Try it = Put the text lines from the data below into a Markdown table with the columns Row and Line, numbering the rows from 1 and skipping any blank lines. Leave the pictures out.

Material for this task =
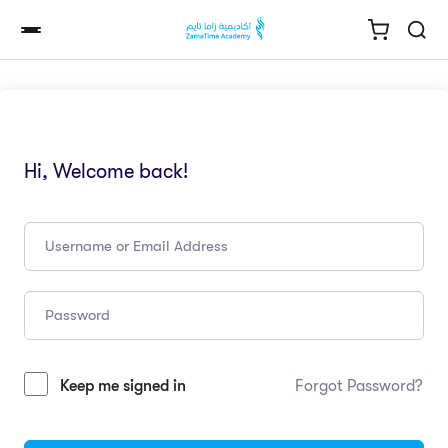
Hi, Welcome back!
Keep me signed in
Forgot Password?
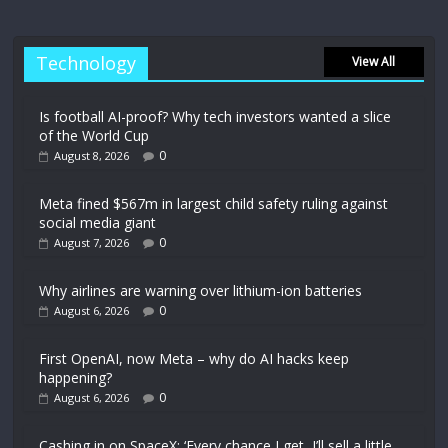
Technology
View All
Is football AI-proof? Why tech investors wanted a slice
of the World Cup
0
August 8, 2026
Meta fined $567m in largest child safety ruling against
social media giant
0
August 7, 2026
Why airlines are warning over lithium-ion batteries
0
August 6, 2026
First OpenAI, now Meta – why do AI hacks keep
happening?
0
August 6, 2026
Cashing in on SpaceX: ‘Every chance I get, I’ll sell a little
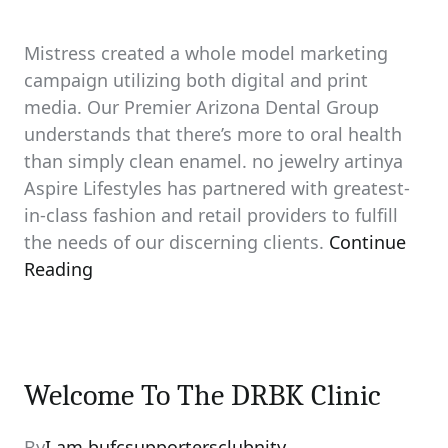
Mistress created a whole model marketing
campaign utilizing both digital and print
media. Our Premier Arizona Dental Group
understands that there’s more to oral health
than simply clean enamel. no jewelry artinya
Aspire Lifestyles has partnered with greatest-
in-class fashion and retail providers to fulfill
the needs of our discerning clients.
Continue
Reading
Welcome To The DRBK Clinic
By
I am bufcsupportersclubnity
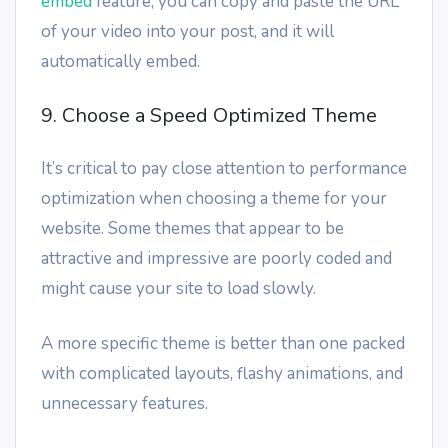
embed
feature, you can copy and paste the URL
of your video into your post, and it will
automatically embed.
9. Choose a Speed Optimized Theme
It’s critical to pay close attention to performance
optimization when choosing a theme for your
website. Some themes that appear to be
attractive and impressive are poorly coded and
might cause your site to load slowly.
A more specific theme is better than one packed
with complicated layouts, flashy animations, and
unnecessary features.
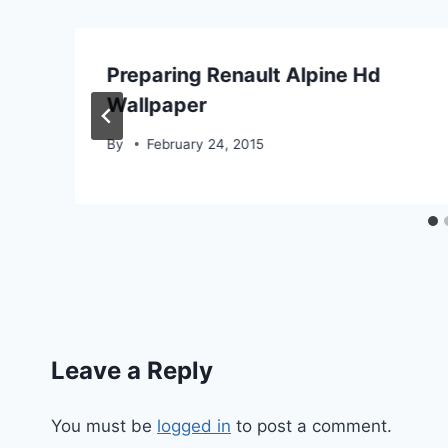
Preparing Renault Alpine Hd
Wallpaper
By
February 24, 2015
Leave a Reply
You must be
logged in
to post a comment.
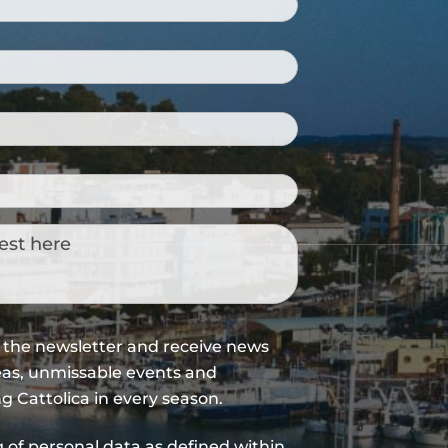
WINE ROUTES IN
ROMAGNA
Open air ecomuseum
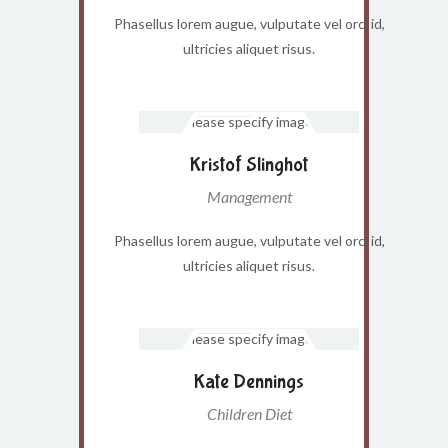
Phasellus lorem augue, vulputate vel orci id,
ultricies aliquet risus.
Kristof Slinghot
Management
Phasellus lorem augue, vulputate vel orci id,
ultricies aliquet risus.
Kate Dennings
Children Diet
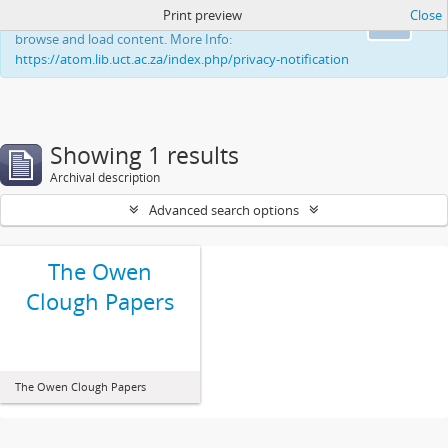
Print preview
Close
This website uses cookies to enhance your ability to
Ok
browse and load content. More Info:
https://atom.lib.uct.ac.za/index.php/privacy-notification
Showing 1 results
Archival description
Advanced search options
The Owen
Clough Papers
The Owen Clough Papers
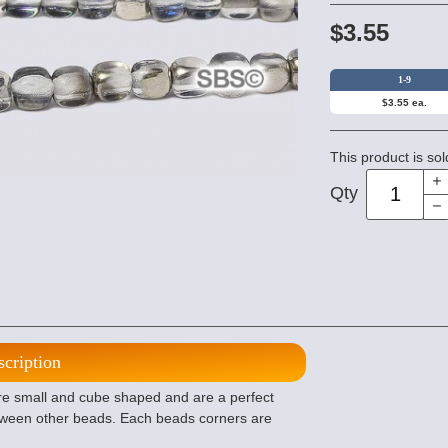
$3.55
1-9
$3.55 ea.
This product is sol
Qty
scription
re small and cube shaped and are a perfect
between other beads. Each beads corners are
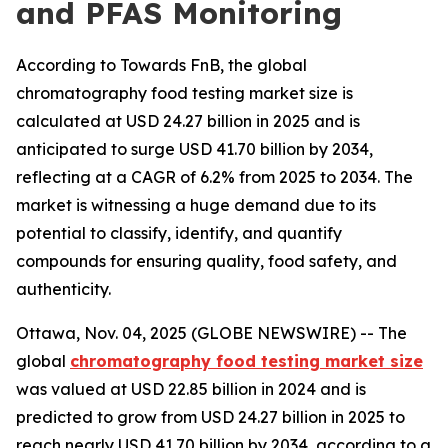
and PFAS Monitoring
According to Towards FnB, the global
chromatography food testing market size is
calculated at USD 24.27 billion in 2025 and is
anticipated to surge USD 41.70 billion by 2034,
reflecting at a CAGR of 6.2% from 2025 to 2034. The
market is witnessing a huge demand due to its
potential to classify, identify, and quantify
compounds for ensuring quality, food safety, and
authenticity.
Ottawa, Nov. 04, 2025 (GLOBE NEWSWIRE) -- The
global
chromatography food testing market size
was valued at USD 22.85 billion in 2024 and is
predicted to grow from USD 24.27 billion in 2025 to
reach nearly USD 41.70 billion by 2034, according to a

Answer to this task =
| Row | Line |
|---|---|
| 1 | Hi, Welcome back! |
| 2 | Keep me signed in |
| 3 | Forgot Password? |
| 4 | Technology |
| 5 | View All |
| 6 | Is football AI-proof? Why tech investors wanted a slice |
| 7 | of the World Cup |
| 8 | 0 |
| 9 | August 8, 2026 |
| 10 | Meta fined $567m in largest child safety ruling against |
| 11 | social media giant |
| 12 | 0 |
| 13 | August 7, 2026 |
| 14 | Why airlines are warning over lithium-ion batteries |
| 15 | 0 |
| 16 | August 6, 2026 |
| 17 | First OpenAI, now Meta – why do AI hacks keep |
| 18 | happening? |
| 19 | 0 |
| 20 | August 6, 2026 |
| 21 | Cashing in on SpaceX: ‘Every chance I get, I’ll sell a little |
| 22 | Mistress created a whole model marketing |
| 23 | campaign utilizing both digital and print |
| 24 | media. Our Premier Arizona Dental Group |
| 25 | understands that there’s more to oral health |
| 26 | than simply clean enamel. no jewelry artinya |
| 27 | Aspire Lifestyles has partnered with greatest- |
| 28 | in-class fashion and retail providers to fulfill |
| 29 | the needs of our discerning clients. |
| 30 | Continue |
| 31 | Reading |
| 32 | Welcome To The DRBK Clinic |
| 33 | By |
| 34 | I am bufcsupportersclubnity |
| 35 | embed |
| 36 | feature, you can copy and paste the URL |
| 37 | of your video into your post, and it will |
| 38 | automatically embed. |
| 39 | 9. Choose a Speed Optimized Theme |
| 40 | It’s critical to pay close attention to performance |
| 41 | optimization when choosing a theme for your |
| 42 | website. Some themes that appear to be |
| 43 | attractive and impressive are poorly coded and |
| 44 | might cause your site to load slowly. |
| 45 | A more specific theme is better than one packed |
| 46 | with complicated layouts, flashy animations, and |
| 47 | unnecessary features. |
| 48 | Preparing Renault Alpine Hd |
| 49 | Wallpaper |
| 50 | By |
| 51 | February 24, 2015 |
| 52 | Leave a Reply |
| 53 | You must be |
| 54 | logged in |
| 55 | to post a comment. |
| 56 | WINE ROUTES IN |
| 57 | ROMAGNA |
| 58 | Open air ecomuseum |
| 59 | Phasellus lorem augue, vulputate vel orci id, |
| 60 | ultricies aliquet risus. |
| 61 | Kristof Slinghot |
| 62 | Management |
| 63 | Phasellus lorem augue, vulputate vel orci id, |
| 64 | ultricies aliquet risus. |
| 65 | Kate Dennings |
| 66 | Children Diet |
| 67 | Print preview |
| 68 | Close |
| 69 | This website uses cookies to enhance your ability to |
| 70 | Ok |
| 71 | browse and load content. More Info: |
| 72 | https://atom.lib.uct.ac.za/index.php/privacy-notification |
| 73 | Showing 1 results |
| 74 | Archival description |
| 75 | Advanced search options |
| 76 | The Owen |
| 77 | Clough Papers |
| 78 | The Owen Clough Papers |
| 79 | $3.55 |
| 80 | 1-9 |
| 81 | $3.55 ea. |
| 82 | This product is sol |
| 83 | Qty |
| 84 | scription |
| 85 | re small and cube shaped and are a perfect |
| 86 | between other beads. Each beads corners are |
| 87 | and PFAS Monitoring |
| 88 | According to Towards FnB, the global |
| 89 | chromatography food testing market size is |
| 90 | calculated at USD 24.27 billion in 2025 and is |
| 91 | anticipated to surge USD 41.70 billion by 2034, |
| 92 | reflecting at a CAGR of 6.2% from 2025 to 2034. The |
| 93 | market is witnessing a huge demand due to its |
| 94 | potential to classify, identify, and quantify |
| 95 | compounds for ensuring quality, food safety, and |
| 96 | authenticity. |
| 97 | Ottawa, Nov. 04, 2025 (GLOBE NEWSWIRE) -- The |
| 98 | global |
| 99 | chromatography food testing market size |
| 100 | was valued at USD 22.85 billion in 2024 and is |
| 101 | predicted to grow from USD 24.27 billion in 2025 to |
| 102 | reach nearly USD 41.70 billion by 2034, according to a |